L’illustrazione del diavolo trova posto nel foglio 290, ma ci sono anche altri disegni che meritano considerazione: particolarmente interessante è quello che raffigura due sfere che rappresentano, rispettivamente, il paradiso e la terra ad indicare la genesi di tutto.
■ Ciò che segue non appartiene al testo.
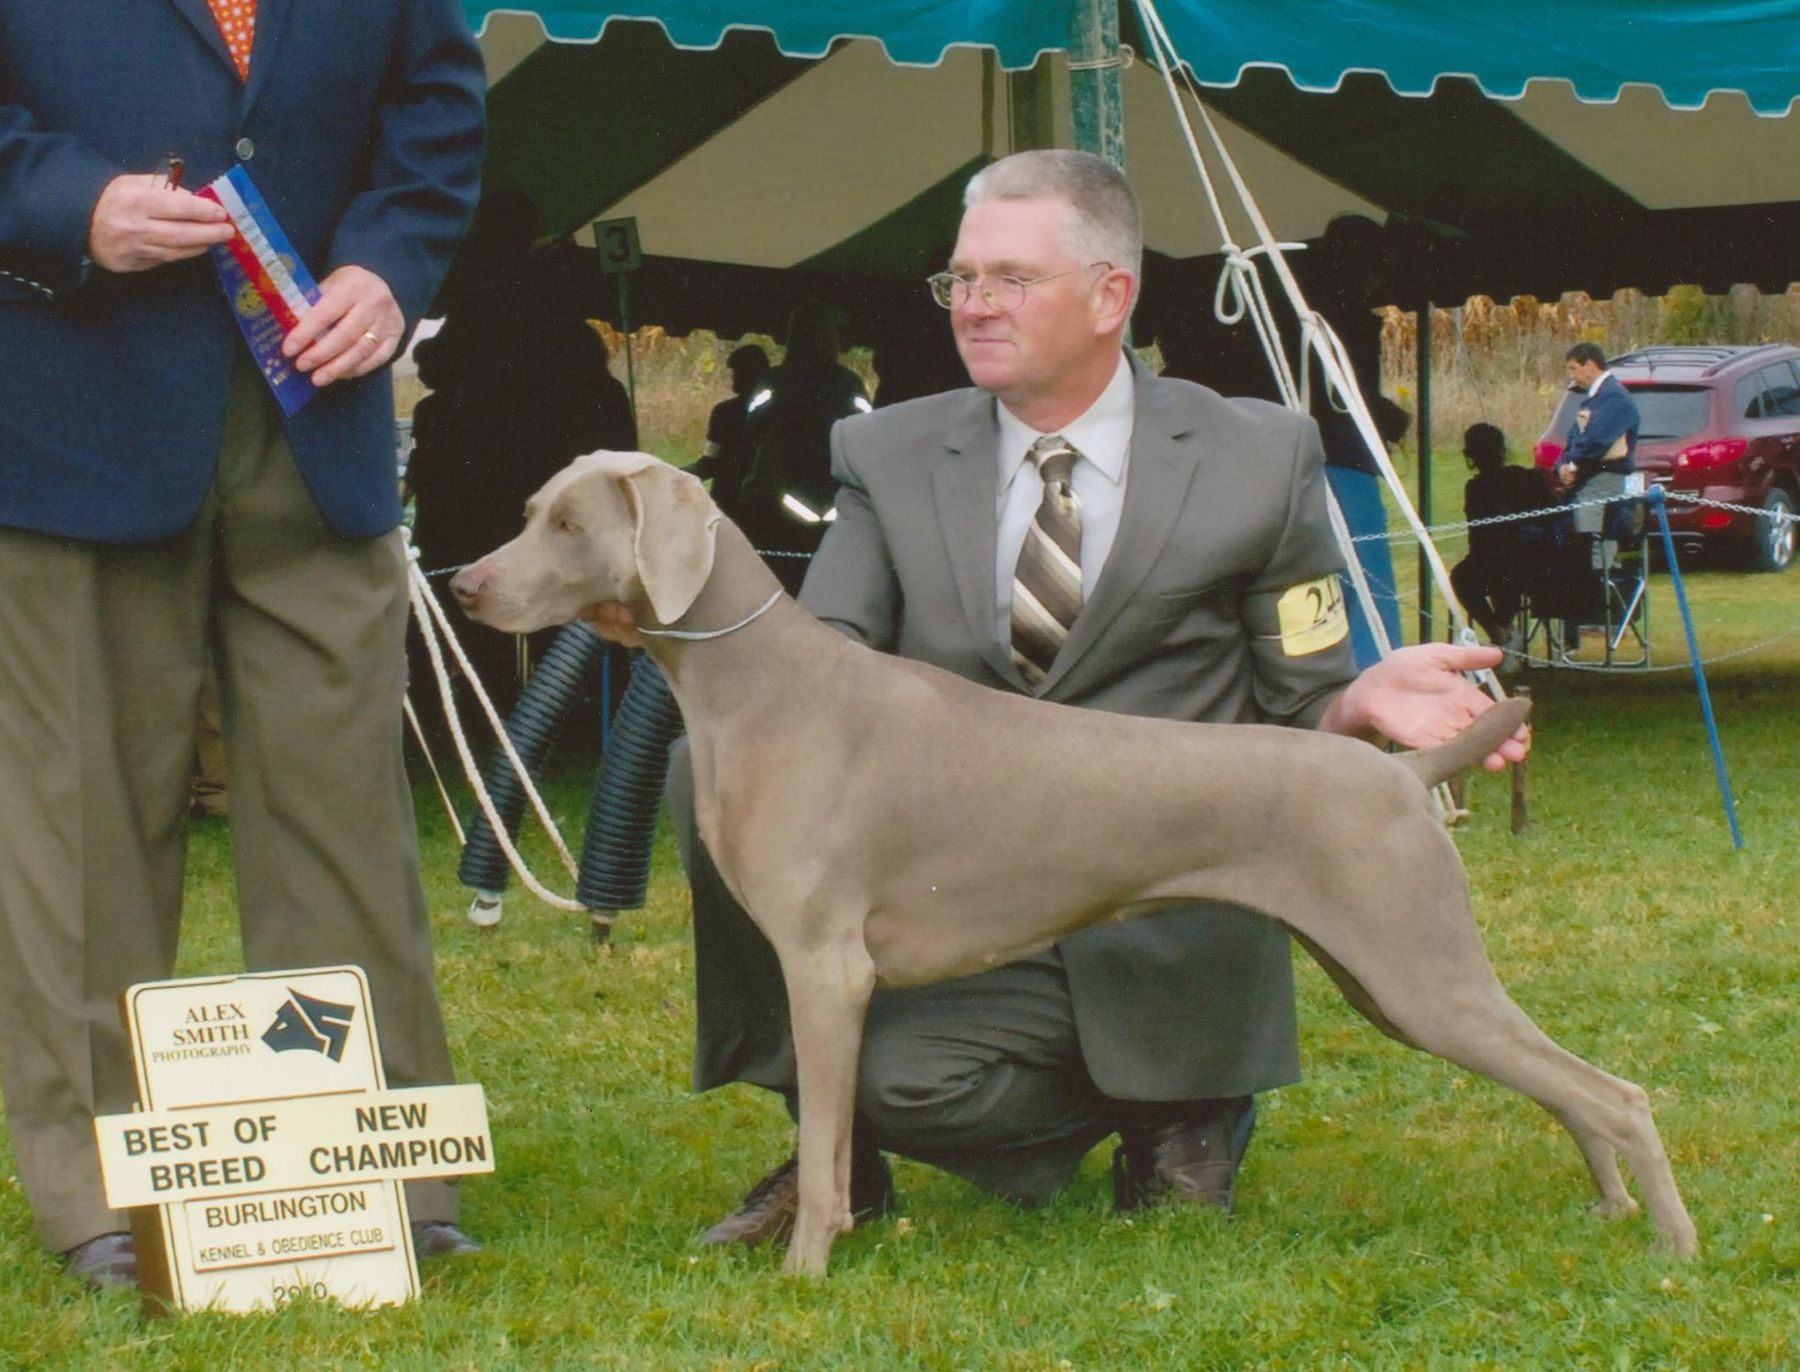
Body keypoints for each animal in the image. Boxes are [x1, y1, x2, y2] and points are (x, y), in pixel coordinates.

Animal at [453, 448, 1699, 1274]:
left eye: (567, 525)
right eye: (528, 511)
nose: (465, 583)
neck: (759, 684)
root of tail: (1403, 771)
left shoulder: (826, 965)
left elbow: (823, 1145)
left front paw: (806, 1271)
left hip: (1416, 966)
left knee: (1619, 1093)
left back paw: (1674, 1248)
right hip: (1392, 982)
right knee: (1572, 1094)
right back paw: (1611, 1215)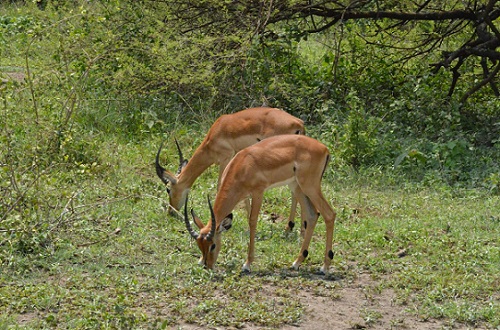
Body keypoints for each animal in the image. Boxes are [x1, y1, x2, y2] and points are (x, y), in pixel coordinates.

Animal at [156, 107, 304, 231]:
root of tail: (298, 123)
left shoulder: (226, 158)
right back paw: (291, 227)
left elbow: (219, 185)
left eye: (168, 189)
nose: (171, 211)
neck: (213, 136)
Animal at [184, 134, 336, 274]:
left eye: (213, 245)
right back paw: (297, 262)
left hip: (309, 186)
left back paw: (324, 267)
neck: (241, 166)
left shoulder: (258, 192)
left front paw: (247, 264)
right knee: (312, 215)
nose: (208, 266)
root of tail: (325, 148)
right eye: (200, 245)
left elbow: (252, 221)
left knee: (329, 214)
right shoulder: (244, 196)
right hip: (296, 186)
Il Diavolo è raffigurato come un essere a metà tra l’uomo e la bestia: possiede braccia e gambe con proporzioni umane; mani e piedi hanno quattro artigli; il viso è verde e ricoperto di squame, sovrastato da due corna rosse come gli artigli; la lingua biforcuta è fuori dalla bocca. È, inoltre, nudo: l’unica cosa che indossa è un perizoma bianco a puntini rossi, che si presume essere di pelle di ermellino, simbolo della regalità e della sovranità. Rappresenta, pertanto, il “principe dell’oscurità”.
Contrariamente a tutte le illustrazioni dello stesso periodo, il diavolo non è collocato negli inferi. Inoltre, nella pagina a fianco è presente la contrapposizione ideale di Satana, la Gerusalemme Celeste, che simboleggia speranza e salvezza.